1. ## fundimental identies

use the fundimental identies to find the value of the trigonomic function.
sin 0, if cos 0 = 2/3 and 0 is in quadrant IV

1. -3/2
2. (3 square root 7)/7
3. 5/4
4. -( square root 5)/3

2. Originally Posted by wenatchee
use the fundimental identies to find the value of the trigonomic function.
sin 0, if cos 0 = 2/3 and 0 is in quadrant IV

1. -3/2
2. (3 square root 7)/7
3. 5/4
4. -( square root 5)/3
Is your 0 supposed to represent $\displaystyle \theta$?

Make use of the Pythagorean Identity:

$\displaystyle \cos^2{\theta} + \sin^2{\theta} = 1$

$\displaystyle \left(\frac{2}{3}\right)^2 + \sin^2{\theta} = 1$

$\displaystyle \frac{4}{9} + \sin^2{\theta} = 1$

$\displaystyle \sin^2{\theta} = \frac{5}{9}$

$\displaystyle \sin{\theta} = \pm \frac{\sqrt{5}}{3}$.

Since $\displaystyle \theta$ is in Quadrant 4, we know $\displaystyle \sin{\theta}< 0$.
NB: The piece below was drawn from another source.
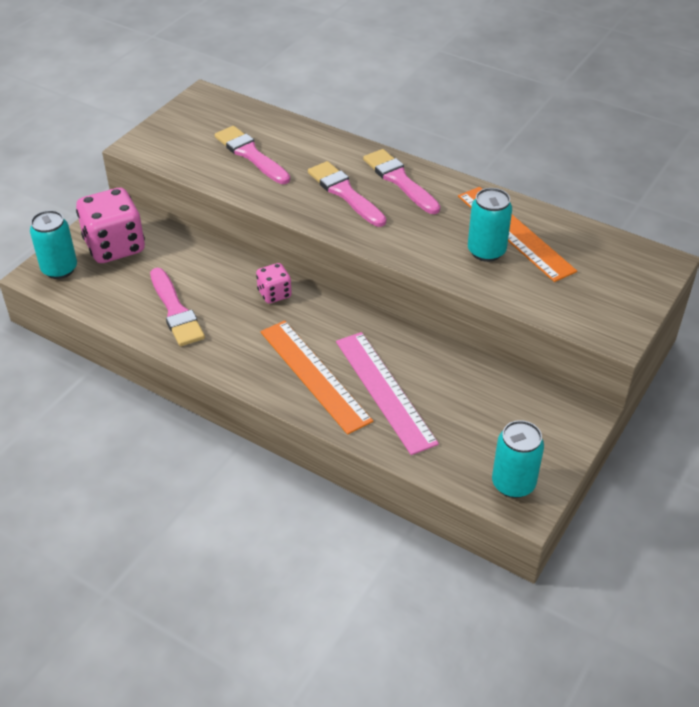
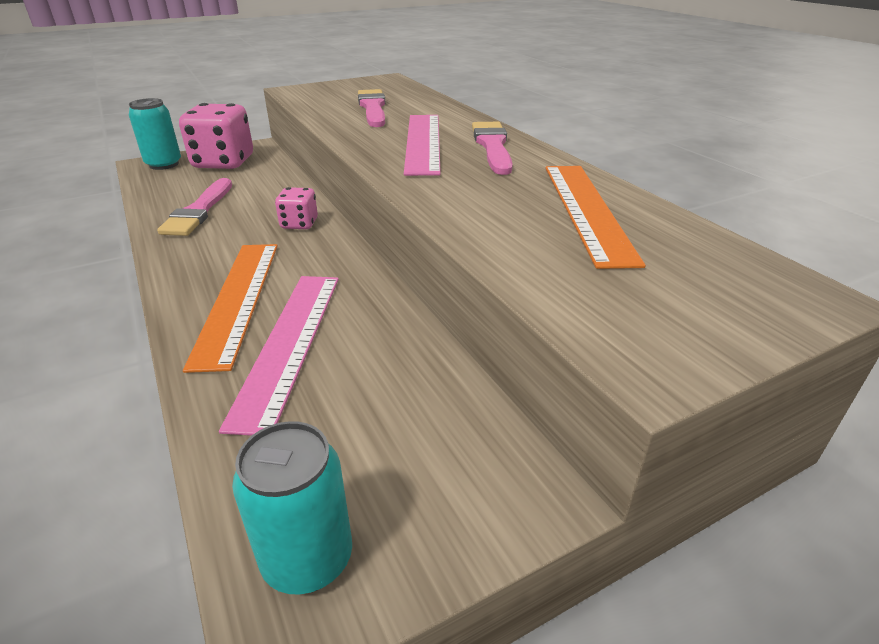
camera: 30 degrees right, 10 degrees down
pink brush [308,161,386,227] -> pink ruler [404,115,441,176]
turquoise can [468,188,512,262] -> none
So $\displaystyle \sin{\theta} = -\frac{\sqrt{5}}{3}$.

3. Originally Posted by wenatchee
use the fundimental identies to find the value of the trigonomic function.
sin 0, if cos 0 = 2/3 and 0 is in quadrant IV

1. -3/2
2. (3 square root 7)/7
3. 5/4
4. -( square root 5)/3
I take it that by "0", you mean $\displaystyle \theta$.

So...

$\displaystyle \sin\theta=\sqrt{1-\cos^2\theta}$

Can you see what needs to be done?

4. Originally Posted by VonNemo19
I take it that by "0", you mean $\displaystyle \theta$.

So...

$\displaystyle \sin\theta=\sqrt{1-\cos^2\theta}$

Can you see what needs to be done?
Beat ya

5. Originally Posted by Prove It
Beat ya
You did indeed, you scoundrel! Until we meet again, Proveit!

6. ## slowly

Thanks I left my book and calculator at school and missed this whole section due to swine flu.

7. Originally Posted by wenatchee
Thanks I left my book and calculator at school and missed this whole section due to swine flu.
Where you from? In the US, I mean.

8. how do you get all the math symbols

9. malaga washington

10. You get the math symbols using LaTeX.

Go to the LaTeX help sub-forum on this site, and read through the tutorials.

11. Where in Austrailia are you from? I used to live in Sydney for about 6 months.

12. Melbourne, but I am currently living in Mildura.